The basic story centers on teenage Kevin Johnson who tried to do something to help a friend and wound up in deep trouble.  The son of a cop killed in the line of duty, Kevin is one of the star players on his high school soccer team, but any chance at glory is jeopardized one night when he's found at the wheel of a crashed car, a crying female classmate in the passenger seat, and no story that he's willing to share that can explain any of it.  The car belongs to the girl's father and while he decides whether or not to press charges, Sergeant Jerry Brown takes an interest in the case based on the fact that Kevin has no record and his dad used to be on the force.  As the real story unfolds, Kevin and Sergeant Brown learn to trust each other and just maybe this means Kevin can salvage his bright future while not betraying the trust of his friend.

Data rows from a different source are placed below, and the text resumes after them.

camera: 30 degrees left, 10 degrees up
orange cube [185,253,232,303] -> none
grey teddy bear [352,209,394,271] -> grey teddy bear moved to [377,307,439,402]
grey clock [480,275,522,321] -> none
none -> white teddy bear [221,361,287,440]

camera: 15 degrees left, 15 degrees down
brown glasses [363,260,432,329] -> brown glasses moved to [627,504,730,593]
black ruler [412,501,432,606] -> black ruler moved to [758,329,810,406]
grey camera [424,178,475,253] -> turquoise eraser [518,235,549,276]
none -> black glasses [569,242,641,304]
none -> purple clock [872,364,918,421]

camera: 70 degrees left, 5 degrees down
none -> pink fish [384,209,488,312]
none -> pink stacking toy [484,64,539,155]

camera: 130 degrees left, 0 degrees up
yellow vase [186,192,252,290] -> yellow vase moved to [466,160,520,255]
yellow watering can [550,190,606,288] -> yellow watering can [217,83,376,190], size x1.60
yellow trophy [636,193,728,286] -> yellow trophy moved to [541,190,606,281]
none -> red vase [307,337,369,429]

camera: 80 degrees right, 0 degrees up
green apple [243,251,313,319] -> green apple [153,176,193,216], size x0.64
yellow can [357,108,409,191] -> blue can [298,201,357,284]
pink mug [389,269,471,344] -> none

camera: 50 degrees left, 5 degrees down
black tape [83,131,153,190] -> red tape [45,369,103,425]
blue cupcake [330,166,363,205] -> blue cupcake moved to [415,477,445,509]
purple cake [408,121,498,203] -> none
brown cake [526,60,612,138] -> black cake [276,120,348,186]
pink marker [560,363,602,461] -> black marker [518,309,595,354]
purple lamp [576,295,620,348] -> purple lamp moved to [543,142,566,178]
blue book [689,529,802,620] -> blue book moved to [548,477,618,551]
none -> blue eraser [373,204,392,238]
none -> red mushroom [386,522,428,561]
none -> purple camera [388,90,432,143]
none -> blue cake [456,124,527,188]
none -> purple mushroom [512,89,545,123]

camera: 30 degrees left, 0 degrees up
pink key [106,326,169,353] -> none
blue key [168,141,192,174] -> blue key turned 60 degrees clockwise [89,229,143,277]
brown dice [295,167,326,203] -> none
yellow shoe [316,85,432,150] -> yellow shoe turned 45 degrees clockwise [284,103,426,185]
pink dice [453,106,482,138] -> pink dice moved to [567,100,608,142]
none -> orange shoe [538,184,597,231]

Clearly geared towards boys who might not otherwise read unless there's sports or a whiff of trouble, Kick is told from two perspectives passed back and forth -- Kevin's (written by Workman) and Seargeant Brown's (written by Myers).  Knowing the background of the novel, it's really quite an interesting experience to see the back-and-forth perspectives, knowing how the two authors collaborated.  With years of writing for teens, it was a pretty wonderful move on the part of Myers to reach out to a teen for a fresh voice to spark the young man's career, or at least give him material for a pretty fabulous college application essay.  Kick is a good choice from the 12+ boy who might require some sports in his books to make them appealing.  The ending is tidy, but it's better to give hope to kids who make a mistake.  Another fabulous book from Walter Dean Myers.

Note: I can't claim total subjectivity on this one, so take what you will from this review.